**WHAT YOU WILL DO**
Only lines that contain the word "pixels" are to be returned from the data below.

**DATA SHOWN**

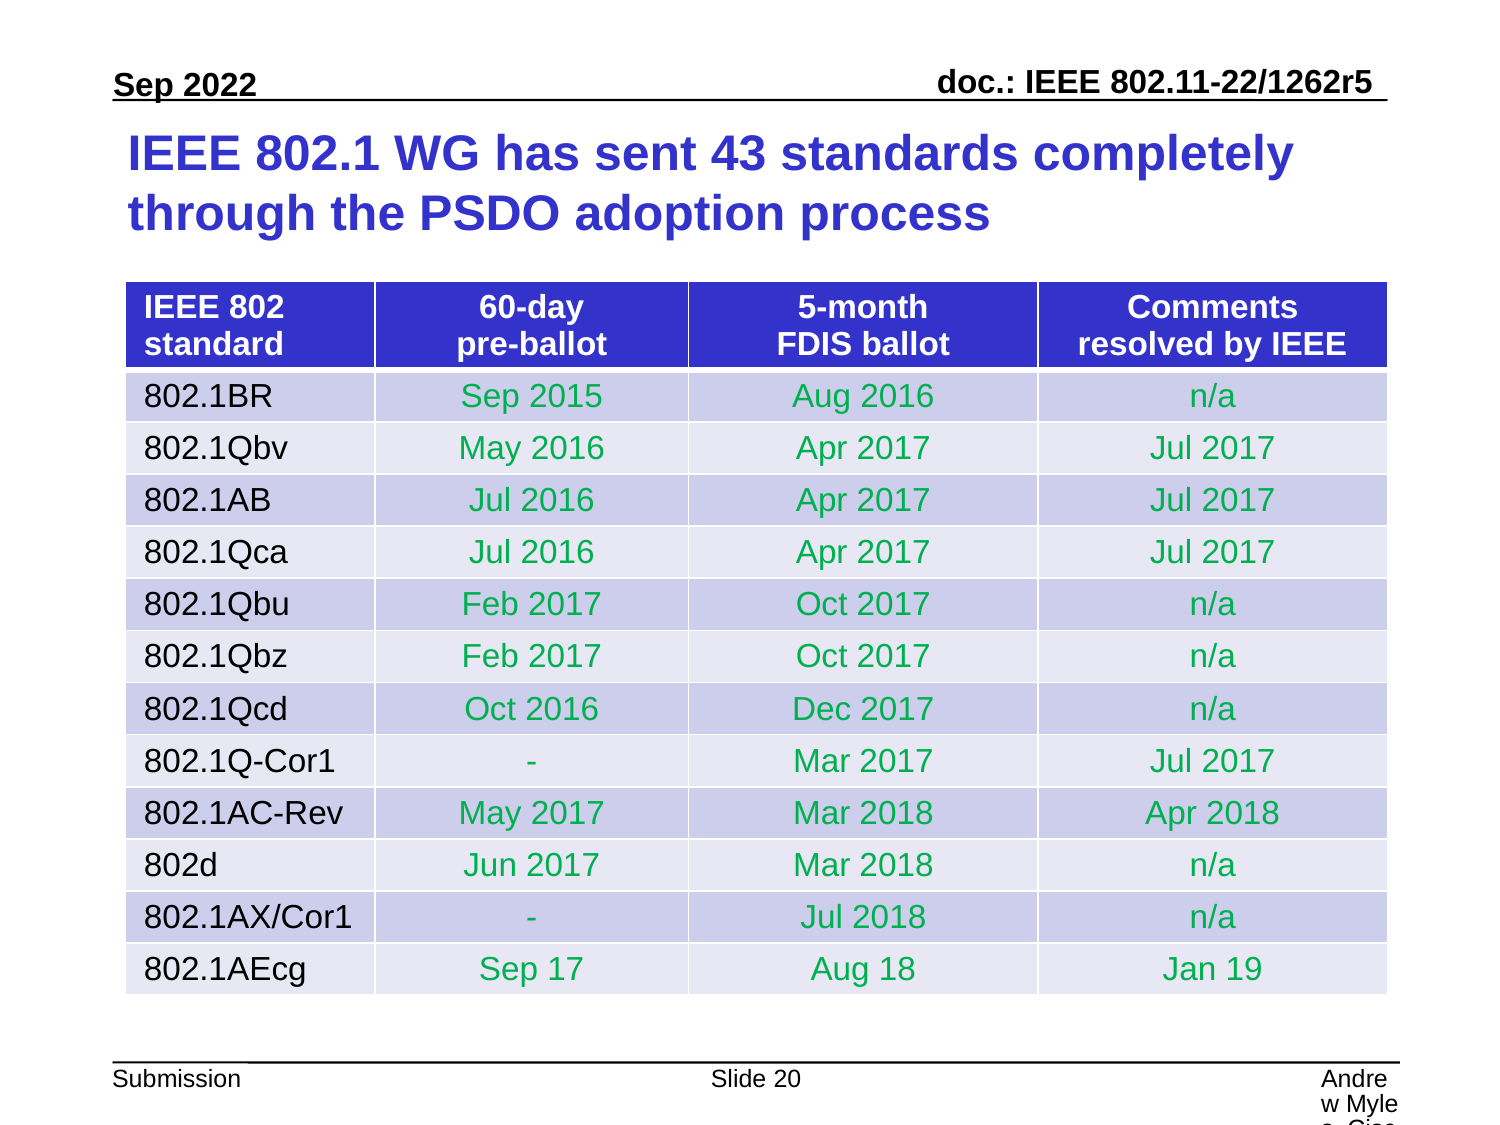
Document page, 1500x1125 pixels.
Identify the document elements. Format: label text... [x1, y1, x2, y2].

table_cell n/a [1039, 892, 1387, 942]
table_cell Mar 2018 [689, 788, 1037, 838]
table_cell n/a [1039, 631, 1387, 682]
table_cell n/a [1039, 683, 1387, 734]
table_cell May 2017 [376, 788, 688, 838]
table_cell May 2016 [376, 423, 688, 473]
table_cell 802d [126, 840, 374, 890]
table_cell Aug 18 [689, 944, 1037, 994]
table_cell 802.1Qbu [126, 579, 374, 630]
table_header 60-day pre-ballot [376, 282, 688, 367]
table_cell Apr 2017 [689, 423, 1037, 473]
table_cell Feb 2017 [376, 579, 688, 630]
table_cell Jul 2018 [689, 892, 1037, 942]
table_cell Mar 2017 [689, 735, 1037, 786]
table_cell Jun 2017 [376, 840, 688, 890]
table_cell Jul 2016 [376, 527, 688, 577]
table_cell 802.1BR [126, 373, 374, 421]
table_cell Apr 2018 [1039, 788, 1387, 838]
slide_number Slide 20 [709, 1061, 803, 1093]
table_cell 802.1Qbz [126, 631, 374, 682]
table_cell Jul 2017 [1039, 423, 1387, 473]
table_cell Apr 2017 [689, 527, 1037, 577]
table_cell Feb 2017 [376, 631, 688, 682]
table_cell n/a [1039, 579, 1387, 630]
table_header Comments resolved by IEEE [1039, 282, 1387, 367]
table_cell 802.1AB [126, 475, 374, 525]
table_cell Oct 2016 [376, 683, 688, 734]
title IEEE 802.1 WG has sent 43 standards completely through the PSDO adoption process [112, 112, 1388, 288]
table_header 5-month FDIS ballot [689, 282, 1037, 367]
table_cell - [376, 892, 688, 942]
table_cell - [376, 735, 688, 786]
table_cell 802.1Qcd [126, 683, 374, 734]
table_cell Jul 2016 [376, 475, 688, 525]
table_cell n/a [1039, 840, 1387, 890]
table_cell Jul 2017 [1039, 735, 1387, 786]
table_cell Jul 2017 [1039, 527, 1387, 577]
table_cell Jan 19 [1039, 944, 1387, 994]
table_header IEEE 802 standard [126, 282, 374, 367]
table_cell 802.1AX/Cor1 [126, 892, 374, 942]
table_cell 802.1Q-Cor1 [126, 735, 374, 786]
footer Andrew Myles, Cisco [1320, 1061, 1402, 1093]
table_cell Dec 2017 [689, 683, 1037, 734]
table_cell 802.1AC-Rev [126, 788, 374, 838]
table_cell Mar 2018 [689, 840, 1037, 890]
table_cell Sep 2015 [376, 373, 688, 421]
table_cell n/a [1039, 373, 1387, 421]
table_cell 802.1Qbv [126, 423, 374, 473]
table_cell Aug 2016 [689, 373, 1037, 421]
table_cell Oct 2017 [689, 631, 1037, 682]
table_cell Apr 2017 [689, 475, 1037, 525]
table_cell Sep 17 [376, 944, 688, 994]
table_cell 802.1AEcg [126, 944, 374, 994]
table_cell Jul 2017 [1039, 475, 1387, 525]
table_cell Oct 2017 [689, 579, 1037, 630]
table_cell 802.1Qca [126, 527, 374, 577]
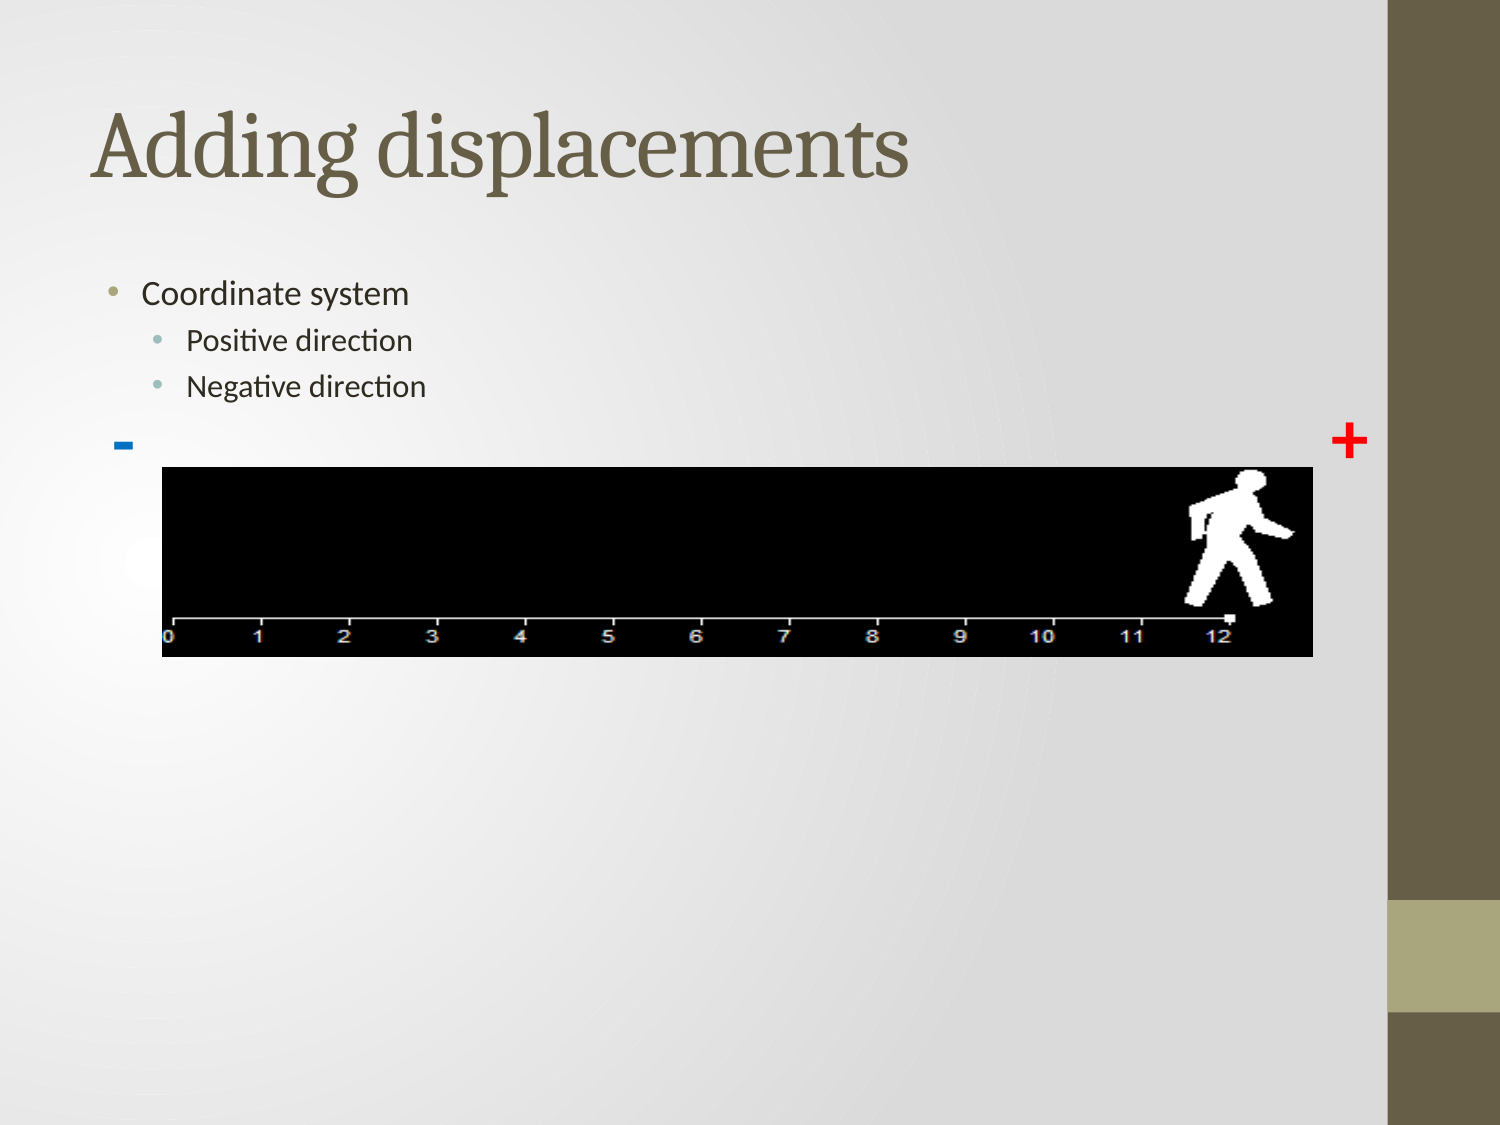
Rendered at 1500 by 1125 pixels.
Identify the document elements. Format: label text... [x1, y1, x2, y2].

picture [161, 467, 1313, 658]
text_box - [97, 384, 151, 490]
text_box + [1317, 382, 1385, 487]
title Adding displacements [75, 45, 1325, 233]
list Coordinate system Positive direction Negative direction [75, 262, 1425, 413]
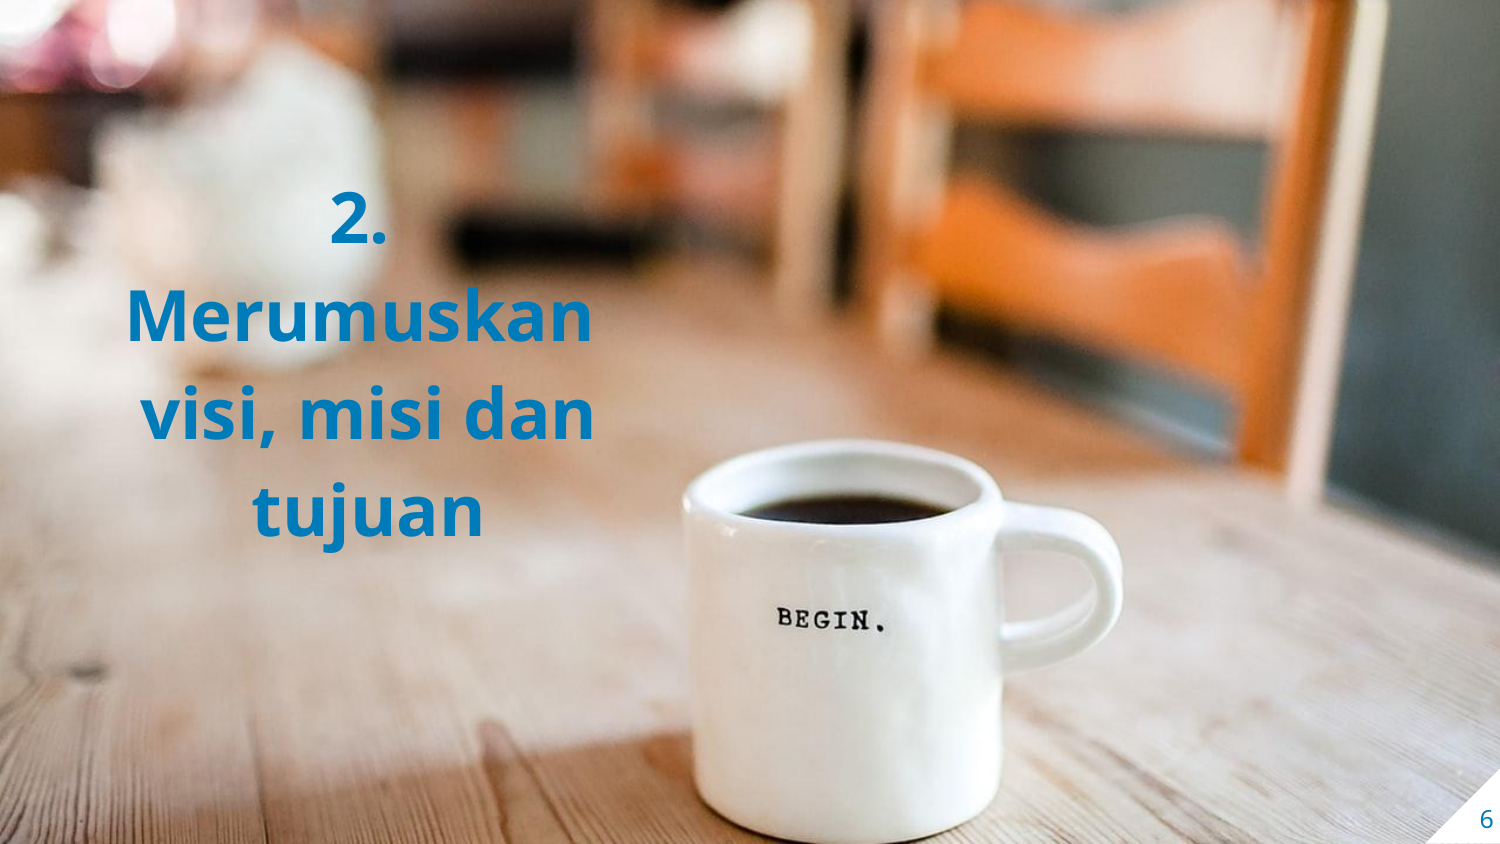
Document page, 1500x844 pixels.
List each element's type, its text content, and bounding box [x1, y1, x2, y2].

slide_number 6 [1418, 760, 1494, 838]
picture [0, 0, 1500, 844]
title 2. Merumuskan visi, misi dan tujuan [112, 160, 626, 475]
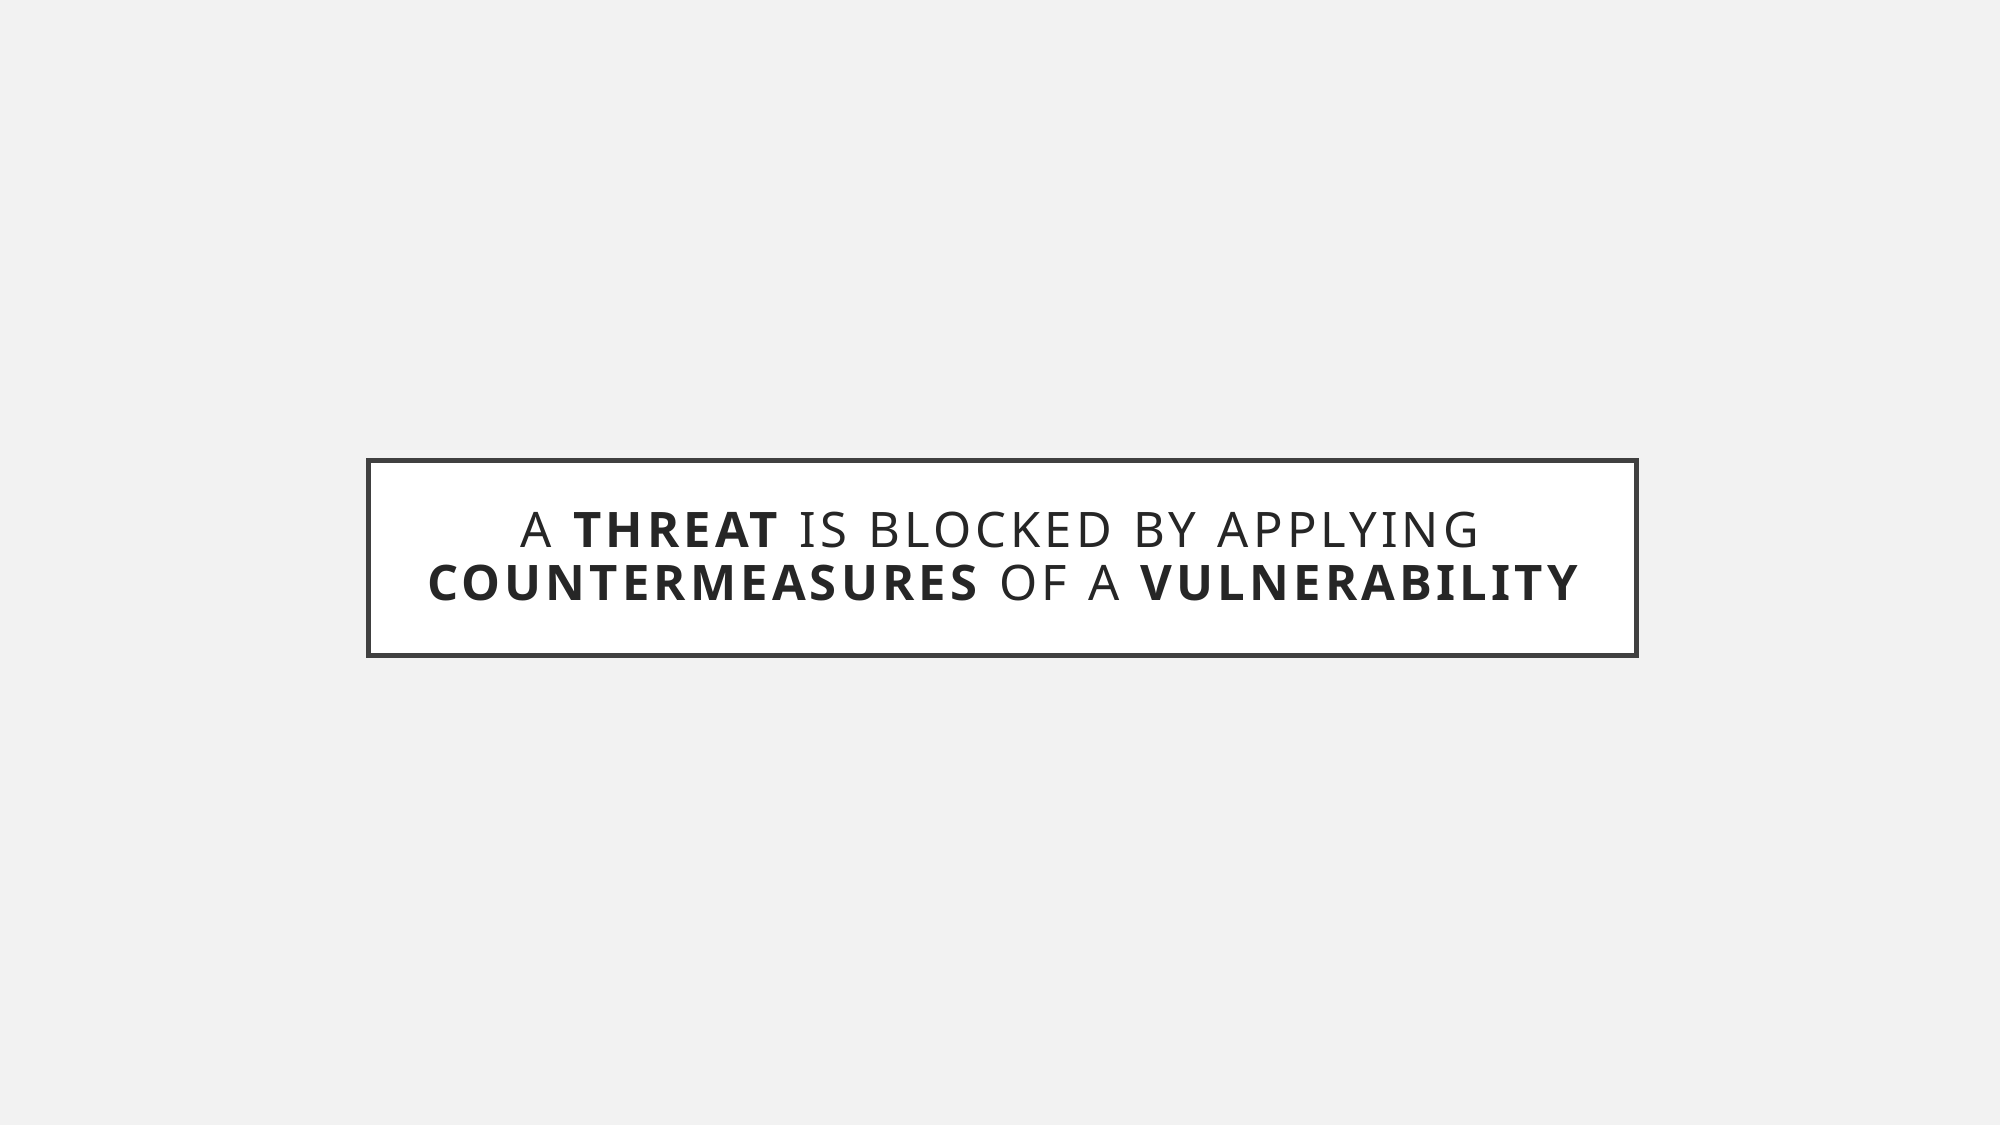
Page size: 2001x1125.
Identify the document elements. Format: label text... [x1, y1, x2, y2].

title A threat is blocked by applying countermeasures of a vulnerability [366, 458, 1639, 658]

**RESULT OF THIS TASK**
Document page, 1500x1125 pixels.
Rendered at 1500 by 1125 pixels.
Document page, 1500x844 pixels.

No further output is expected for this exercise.